以下是我试过的代码。 希望它会有所帮助!

 require 'capybara' require 'capybara/dsl' require 'capybara/poltergeist' Capybara.register_driver :poltergeist_debug do |app| Capybara::Poltergeist::Driver.new(app, inspector: true) end Capybara.javascript_driver = :poltergeist_debug Capybara.current_driver = :poltergeist_debug # Amazon Case visit_site('https://www.amazon.com/dp/B00T46V758/?tag=stackoverfl08-20') doc_amazon = Nokogiri::HTML.parse(page.html) doc_amazon.xpath("//img/@src").each do |src| p src.value end #ebay case visit_site('https://www.ebay.com/itm/Summer-Women-Casual-Chiffon-Loose-Tops-Batwing-Short-Sleeve-Loose-T-Shirt-Blouse-/351411949784?pt=LH_DefaultDomain_0&var=&hash=item51d1c8d0d8') doc_ebay = Nokogiri::HTML.parse(page.html) doc_ebay.xpath("//img/@src").each do |src| p src.value end 

如果你想深入了解它(似乎你不想要)

 doc.xpath("//div[@id='imgTagWrapperId']/img").attribute('src').value # => "http://sofzh.miximages.com/ruby-on-rails/81+TW8762BL._UX453_.jpg" doc.xpath("//div[@id='mainImgHldr']/img[@id='icImg']").attribute('src').value # => "http://sofzh.miximages.com/ruby-on-rails/s-l300.jpg" 

您是否正在尝试使用定价等生成竞争对手的数据库?
您是想抓住整个类别还是个别卖家? 我问的原因是,如果他们已经启用了该function,您可以获得每个卖家列出的项目的RSS源。 这样,当您可以从RSS源获取中央数据时,您不必浪费时间来抓取页面。

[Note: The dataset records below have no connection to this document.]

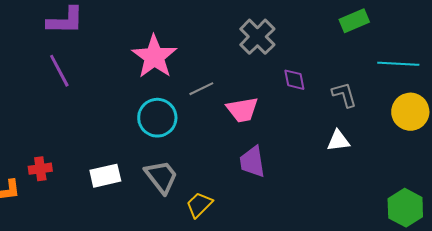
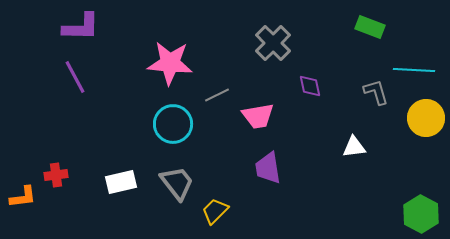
green rectangle: (354, 21) -> (370, 27), turned 44
pink star: (154, 57) -> (170, 63), turned -30
gray L-shape: (344, 95) -> (376, 92), moved

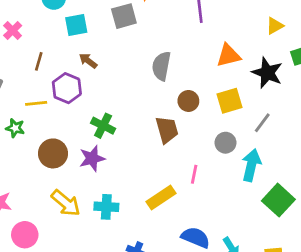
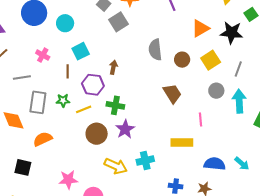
cyan square: (76, 25) -> (81, 51), moved
brown arrow: (88, 61) -> (113, 67), moved, turned 80
brown circle: (188, 101) -> (182, 60), moved
yellow line: (36, 103) -> (84, 109), moved
green cross: (103, 126) -> (115, 105), moved
green star: (15, 128) -> (63, 100), moved
yellow rectangle: (161, 197) -> (182, 143), turned 50

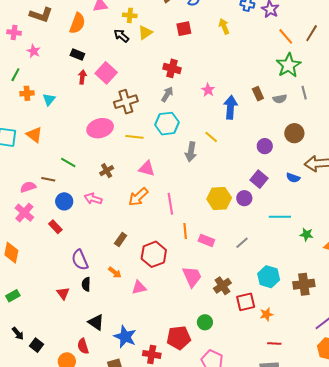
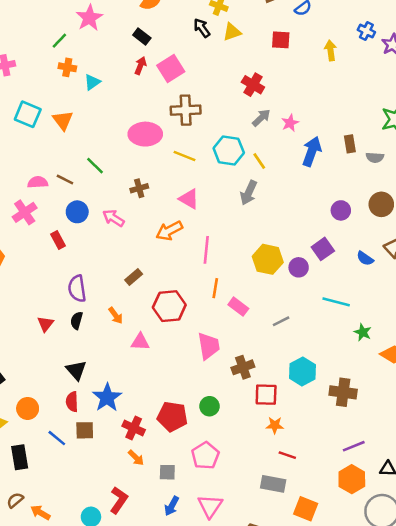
pink star: (34, 51) -> (89, 18), size x1.5
gray arrow: (167, 94) -> (261, 118), moved
yellow line: (211, 137) -> (259, 161), moved
orange star: (266, 314) -> (275, 425), moved
red semicircle: (83, 346) -> (72, 402), moved

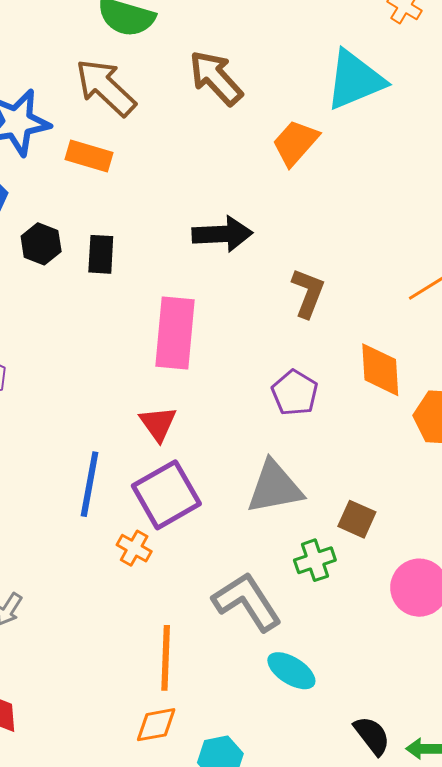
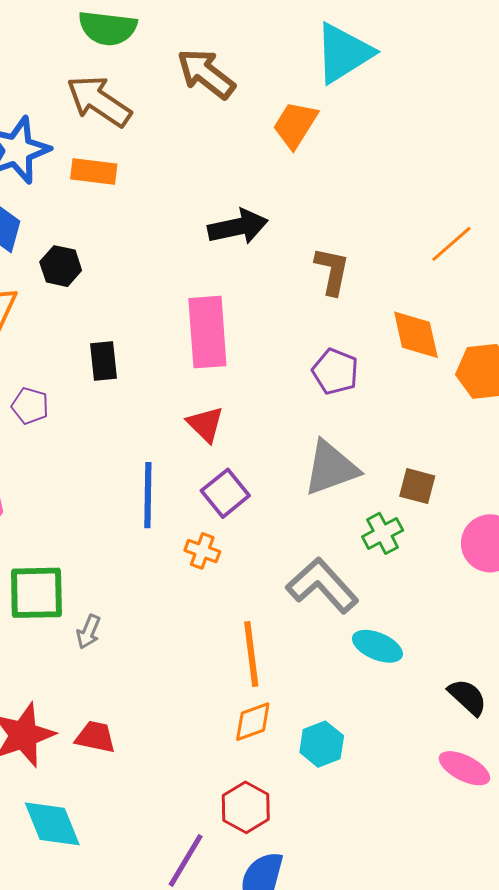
black rectangle: (101, 254) -> (103, 361), moved
purple square: (166, 495) -> (225, 493), size x0.7

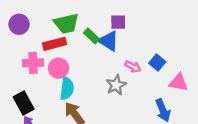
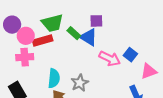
pink arrow: (133, 67) -> (110, 58), size x1.5
pink circle: (59, 68) -> (26, 36), moved
pink triangle: (179, 82) -> (149, 71), turned -30
gray star: (116, 85) -> (80, 83), moved

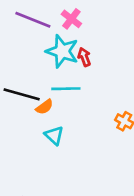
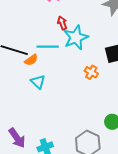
cyan star: (62, 51) -> (76, 38), moved, turned 30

解析网页时,根据您在网页中的位置(您提到的轮播),您遇到的索引来自隐藏代表较大图像的缩略图。
我建议先查看eBay API和Amazon API,然后再找到卖家的RSS源。

至于越过任何Javascript问题,网页会动态加载旋转幻灯片和轮播,因此您必须使用Mechanize(如上面建议的RAJ)或Beautiful Soup或Selenium来获取完全呈现的网页,其中所有图像都在可废弃的网页中州。

如果还有其他我可以提供的帮助,请随时发布您的来源。

对不起,当我从手机上发布答案时,我无法立即编写完整的代码,但是,我可以给你一个方法。 你应该使用Mechanize with selenium-webdriver&watir而不仅仅是Nokogiri。

使用Mechanize,您将能够处理来自JavaScript的元素。 您可以模拟浏览器上的实际移动,即您可以编码单击链接/按钮,您可以等待图像加载,然后可以刮掉它。 所有这一切都可以很容易地使用Mechanize完成。